L'Amérique est à nouveau faible et le monde occidental en crise : d'où les efforts pour que l'Onu vote une nouvelle résolution anti-israélienne. Si l'Amérique retrouve sa puissance, ou si un autre pays pro-israélien assume le leadership international, Israël sera réhabilité.

 

En êtes-vous sûr ?

La plupart des Puissances qui vont façonner le XXIe siècle ont une assez bonne opinion d'Israël, en raison de leurs propres intérêts. Les Etats-Unis sont très pro-israéliens, l'Inde aussi. La Chine l'est de plus en plus. La Russie reste assez proche d'Israël dans bien des domaines. Le Canada et l'Australie sont, globalement, pro-israéliens. Cela fait quand même le tiers de l'humanité, le tiers de sa richesse, la moitié de son potentiel scientifique et technologique. La seule région importante du monde développé où l'anti-israélisme progresse, est l'Union européenne, même si certains pays, en dépit ou en raison de leur passé, font office de contrepoids : l'Allemagne, la Pologne, etc.

 

Mais en Israël même, Netanyahu est présenté comme un nationaliste extrémiste. Pourquoi ?

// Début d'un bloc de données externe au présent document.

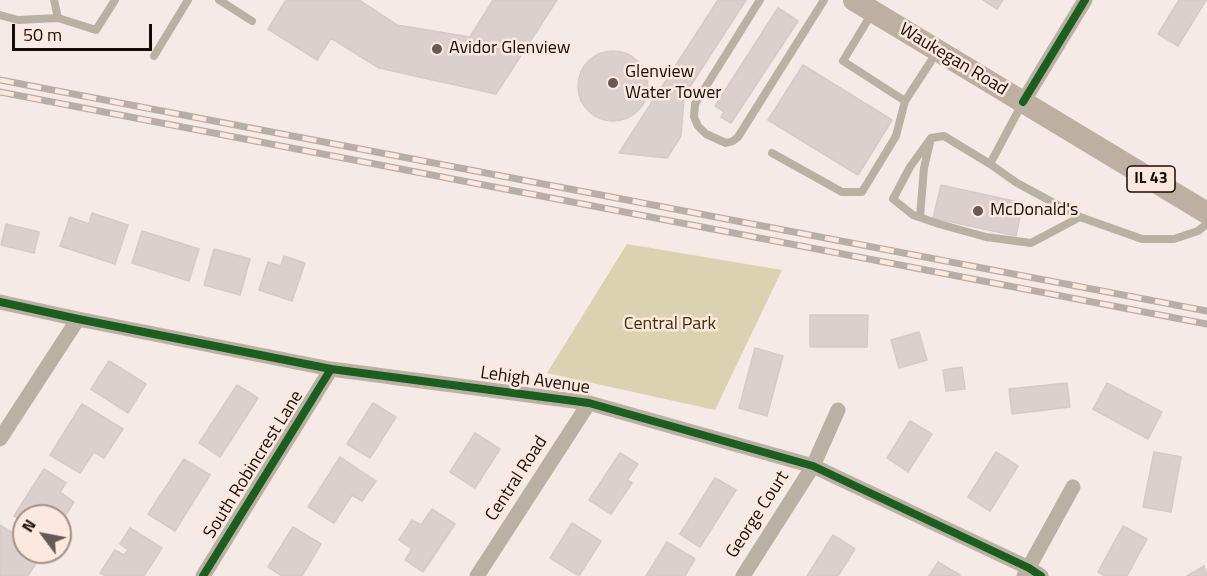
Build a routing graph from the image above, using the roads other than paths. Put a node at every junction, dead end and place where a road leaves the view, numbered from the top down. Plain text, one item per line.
1 (54, 0) edge
2 (115, 0) edge
3 (188, 0) edge
4 (219, 0) edge
5 (760, 0) edge
6 (824, 0) edge
7 (1085, 0) edge
8 (863, 6) edge
9 (0, 15) edge
10 (58, 18) junction
11 (252, 21) dead end
12 (938, 51) junction
13 (153, 56) dead end
14 (905, 101) junction
15 (1023, 102) junction
16 (931, 138) junction
17 (772, 153) dead end
18 (990, 164) junction
19 (1207, 213) edge
20 (1080, 217) junction
21 (920, 218) junction
22 (1207, 225) edge
23 (0, 302) edge
24 (78, 319) junction
25 (331, 369) junction
26 (589, 403) junction
27 (838, 410) dead end
28 (0, 439) edge
29 (813, 466) junction
30 (1073, 487) dead end
31 (1031, 574) edge
32 (203, 576) edge
33 (477, 576) edge
34 (742, 576) edge

1 - 10 lane
2 - 10 lane
3 - 13 lane
4 - 11 lane
5 - 6 lane
7 - 15 street
8 - 12 main road, Waukegan Road / IL 43
8 - 14 lane
9 - 10 lane
12 - 14 lane
12 - 15 main road, Waukegan Road / IL 43
14 - 17 lane
15 - 18 lane
15 - 19 main road, Waukegan Road / IL 43
16 - 18 lane
16 - 21 lane
16 - 21 lane
18 - 20 lane
20 - 21 lane
20 - 22 lane
23 - 24 street, Lehigh Avenue
24 - 25 street, Lehigh Avenue
24 - 28 street
25 - 26 street, Lehigh Avenue
25 - 32 street, South Robincrest Lane
26 - 29 street, Lehigh Avenue
26 - 33 street, Central Road
27 - 29 street, George Court
29 - 31 street, Lehigh Avenue
29 - 34 street, George Court
30 - 31 street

C'est là un point de vue très minoritaire, défendu par l'opposition centriste ou gauchiste pour des raisons politiciennes, ou par des intellectuels qui ont perdu toute foi dans la singularité du destin juif. La majorité des Israéliens, selon les derniers sondages, voient en Netanyahu un pragmatique.

 

Un Etat palestinien pourrait-il se doter d'une armée, comme n'importe quel pays souverain ?

Oui, il pourrait théoriquement exercer toutes les fonctions dites « régaliennes » : faire la guerre, rendre la justice, lever l'impôt, battre la monnaie, etc. L'Autorité palestinienne en Cisjordanie et l'Etat-Hamas à Gaza exercent déjà certaines de ces fonctions. Mais un Etat souverain peut aussi renoncer, face à d'autres Etats, à certains attributs de sa souveraineté.

 

Dans quels cas ?

Quand le texte d'un traité l'emporte sur la législation interne. C'est le cas des Etats membres de la zone euro qui ont, volontairement, renoncé au droit de battre monnaie, le déléguant à une instance communautaire, la Banque centrale européenne. C'est le cas de l'Autriche qui, en recouvrant sa pleine indépendance en 1955, après dix ans d'occupation occidentale et soviétique, s'est engagée par traité à un statut de neutralité absolue. Rien ne s'oppose donc, en théorie, à ce qu'un Etat palestinien indépendant soit doté d'un statut de neutralité ou de démilitarisation.

 

Rien, vraiment ?

Sauf la raison d'être des organisations palestiniennes qui est le pouvoir pour le pouvoir, et la lutte contre Israël pour justifier cette quête du pouvoir.